----- Exercise data

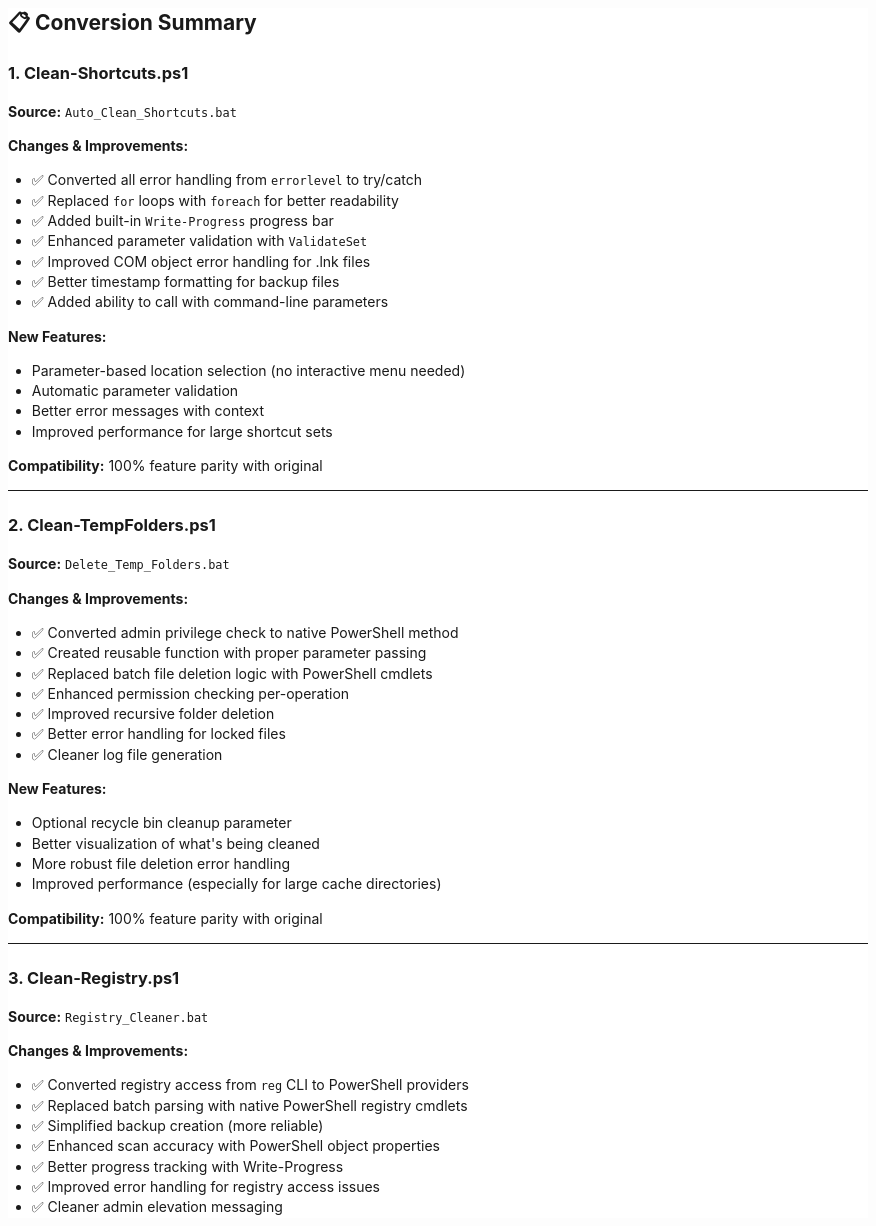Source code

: ## 📋 Conversion Summary

### 1. Clean-Shortcuts.ps1
**Source:** `Auto_Clean_Shortcuts.bat`

**Changes & Improvements:**
- ✅ Converted all error handling from `errorlevel` to try/catch
- ✅ Replaced `for` loops with `foreach` for better readability
- ✅ Added built-in `Write-Progress` progress bar
- ✅ Enhanced parameter validation with `ValidateSet`
- ✅ Improved COM object error handling for .lnk files
- ✅ Better timestamp formatting for backup files
- ✅ Added ability to call with command-line parameters

**New Features:**
- Parameter-based location selection (no interactive menu needed)
- Automatic parameter validation
- Better error messages with context
- Improved performance for large shortcut sets

**Compatibility:** 100% feature parity with original

---

### 2. Clean-TempFolders.ps1
**Source:** `Delete_Temp_Folders.bat`

**Changes & Improvements:**
- ✅ Converted admin privilege check to native PowerShell method
- ✅ Created reusable function with proper parameter passing
- ✅ Replaced batch file deletion logic with PowerShell cmdlets
- ✅ Enhanced permission checking per-operation
- ✅ Improved recursive folder deletion
- ✅ Better error handling for locked files
- ✅ Cleaner log file generation

**New Features:**
- Optional recycle bin cleanup parameter
- Better visualization of what's being cleaned
- More robust file deletion error handling
- Improved performance (especially for large cache directories)

**Compatibility:** 100% feature parity with original

---

### 3. Clean-Registry.ps1
**Source:** `Registry_Cleaner.bat`

**Changes & Improvements:**
- ✅ Converted registry access from `reg` CLI to PowerShell providers
- ✅ Replaced batch parsing with native PowerShell registry cmdlets
- ✅ Simplified backup creation (more reliable)
- ✅ Enhanced scan accuracy with PowerShell object properties
- ✅ Better progress tracking with Write-Progress
- ✅ Improved error handling for registry access issues
- ✅ Cleaner admin elevation messaging
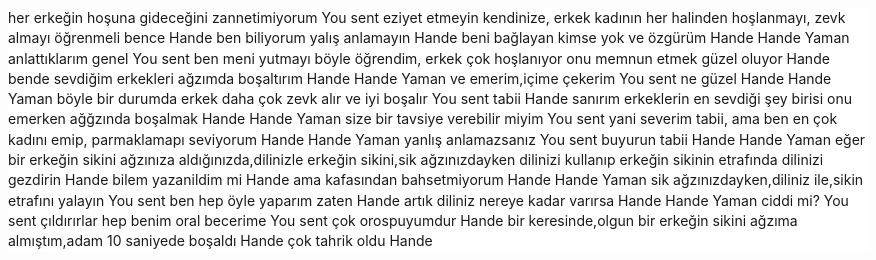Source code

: her erkeğin hoşuna gideceğini zannetimiyorum
You sent
eziyet etmeyin kendinize, erkek kadının her halinden hoşlanmayı, zevk almayı öğrenmeli bence
Hande
ben biliyorum yalış anlamayın
Hande
beni bağlayan kimse yok ve özgürüm
Hande
Hande Yaman
anlattıklarım genel
You sent
ben meni yutmayı böyle öğrendim, erkek çok hoşlanıyor onu memnun etmek güzel oluyor
Hande
bende sevdiğim erkekleri ağzımda boşaltırım
Hande
Hande Yaman
ve emerim,içime çekerim
You sent
ne güzel
Hande
Hande Yaman
böyle bir durumda erkek daha çok zevk alır ve iyi boşalır
You sent
tabii
Hande
sanırım erkeklerin en sevdiği şey birisi onu emerken ağğzında boşalmak
Hande
Hande Yaman
size bir tavsiye verebilir miyim
You sent
yani severim tabii, ama ben en çok kadını emip, parmaklamapı seviyorum
Hande
Hande Yaman
yanlış anlamazsanız
You sent
buyurun tabii
Hande
Hande Yaman
eğer bir erkeğin sikini ağzınıza aldığınızda,dilinizle erkeğin sikini,sik ağzınızdayken dilinizi kullanıp
erkeğin sikinin etrafında dilinizi gezdirin
Hande
bilem yazanildim mi
Hande
ama kafasından bahsetmiyorum
Hande
Hande Yaman
sik ağzınızdayken,diliniz ile,sikin etrafını yalayın
You sent
ben hep öyle yaparım zaten
Hande
artık diliniz nereye kadar varırsa
Hande
Hande Yaman
ciddi mi?
You sent
çıldırırlar hep benim oral becerime
You sent
çok orospuyumdur
Hande
bir keresinde,olgun bir erkeğin sikini ağzıma almıştım,adam 10 saniyede boşaldı
Hande
çok tahrik oldu
Hande
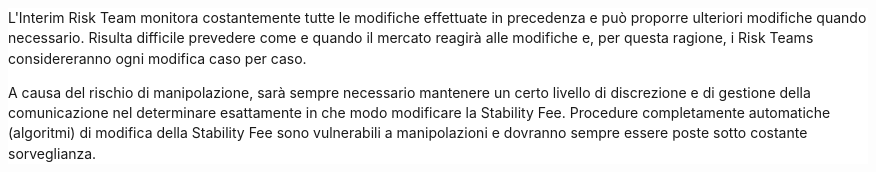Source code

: L'Interim Risk Team monitora costantemente tutte le modifiche effettuate in precedenza e può proporre ulteriori modifiche quando necessario. Risulta difficile prevedere come e quando il mercato reagirà alle modifiche e, per questa ragione, i  Risk Teams considereranno ogni modifica caso per caso.

A causa del rischio di manipolazione, sarà sempre necessario mantenere un certo livello di discrezione e di gestione della comunicazione nel determinare esattamente in che modo modificare la Stability Fee. Procedure completamente automatiche (algoritmi) di modifica della Stability Fee sono vulnerabili a manipolazioni e dovranno sempre essere poste sotto costante sorveglianza.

----------

◆ Work order ◆
Show each line of the data above that contains the string "Progress", matching case exactly.

◆ Answer to this exercise ◆
- ✅ Added built-in `Write-Progress` progress bar
- ✅ Better progress tracking with Write-Progress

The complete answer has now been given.